Saturday, November 04, 2006

Walks with Bud and Dexter


Bud Powell's mumbles from the piano chair on Our Man In Paris are audible throughout the record and I love it. They are part of the in-the-moment risk and ABANDONEMENT that is jazz. They should be sampled, I think, and stand as art.
Though considered to be past his prime by some, hollowed-out and cast upon shores of oblivion by drugs, electro-shock, and police beatings, Bud emerges here triumphant in raw brilliance.

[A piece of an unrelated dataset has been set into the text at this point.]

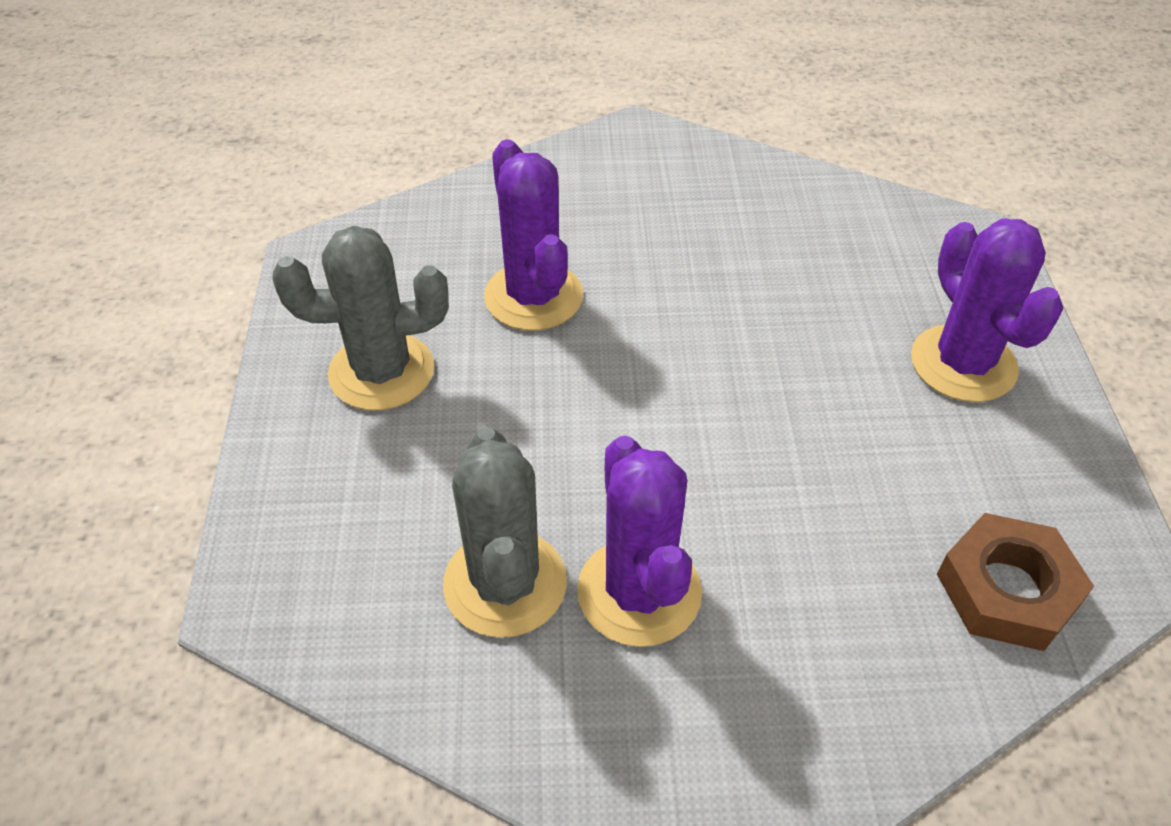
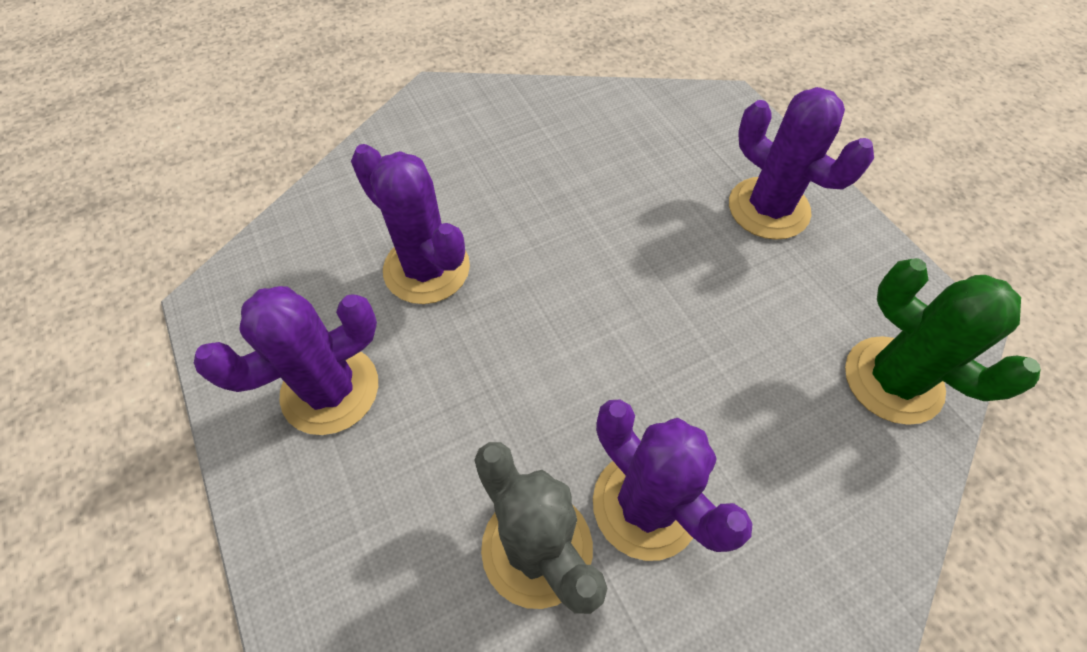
camera: 25 degrees left, 10 degrees up
(381, 372) = (330, 390): grey cactus -> purple cactus
(1007, 589) = (893, 380): brown nut -> green cactus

Francis Paudras reminisces from (again) Dance of the Infidels about this period when Dexter Gordon and Bud were staying with him in Paris:

"If we left together, we would go for long walks through the silent streets. Sometimes Dexter Gordon came with us and I can remember his warm and resonant voice echoing through the streets. he walked on one sidewalk and Bud on the other: while I took the middle of the street.
Dexter didn't speak to Bud. He sang, in a perfect imitation of Billy Eckstine's langorous vibrato. Bud laughed til he cried. We wandered aimlessly. Time didn't matter. I remember those moments as something unreal. Dexter was blessed with eternal youth. Even close to death, nothing ever eroded his natural good humor.
Bud's and Dexter's language, like their music, had a special sound, a kind of swing based on an inner tempo. They had recorded together very early. I owned the records of the Savoy sessions of January 1946, and I had listened to them until I wore out the grooves. It seemed inconceivable to see them there together, like two kids, strolling through the night."